How is Child Support Determined in New Mexico?
In New Mexico, child support is determined according to the New Mexico Child Support Guidelines and mandatory Child Support Worksheets. Under the New Mexico Guidelines, parents are responsible for expenses like work-related child and healthcare, other expenses like private schools and extracurricular activities are not always factored into child support figures and are paid in addition to the Guideline support.
Child Support Worksheets are mandatory and are generally required for a judge to sign a Final Decree in a divorce or a Parenting Plan. The amount of support due is calculated based on the parents’ custody arrangement, combined gross income, and certain monthly expenses for the children. The guidelines and support calculator are available at http://www.hsd.state.nm.us/csed/guidelines.html
The custodial arrangement, or amount of time a child spends with each parent, is what determines which Child Support Worksheet the parents must use to calculate a child support figure. Worksheet A should be used when one parent has custody of the child for less than 35% of the time. Worksheet B should be used when parents have custody of children for closer to 50% of the time.
****
* [Exercise instructions]: Resume the New Mexico child support passage after its last sentence, carrying it forward in the same explanatory manner.
****
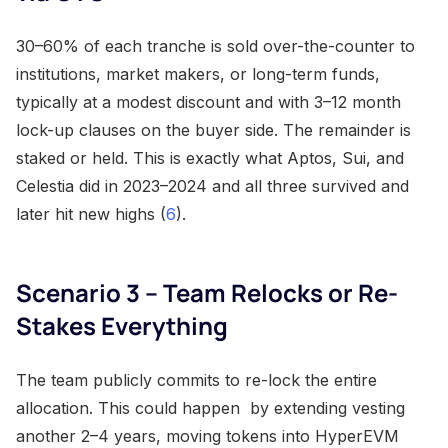
30–60% of each tranche is sold over-the-counter to
institutions, market makers, or long-term funds,
typically at a modest discount and with 3–12 month
lock-up clauses on the buyer side. The remainder is
staked or held. This is exactly what Aptos, Sui, and
Celestia did in 2023–2024 and all three survived and
later hit new highs (
6
).
Scenario 3 – Team Relocks or Re-
Stakes Everything
The team publicly commits to re-lock the entire
allocation. This could happen by extending vesting
another 2–4 years, moving tokens into HyperEVM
****
* [Output below]:
The guidelines define “gross monthly income,” as income from any source. This can be in the form of salaries, wages, tips, bonuses, commissions, annuities, pensions, disability benefits, severance pay, interest, dividends, etc. Gross income does not include child support received by a parent to support other children. Alimony and child support for prior children that is actually paid in compliance with a court order may also be subtracted from gross income depending on when the other child support orders were entered. Similarly, TANF, food stamps, and means tested social security income are not included in gross income.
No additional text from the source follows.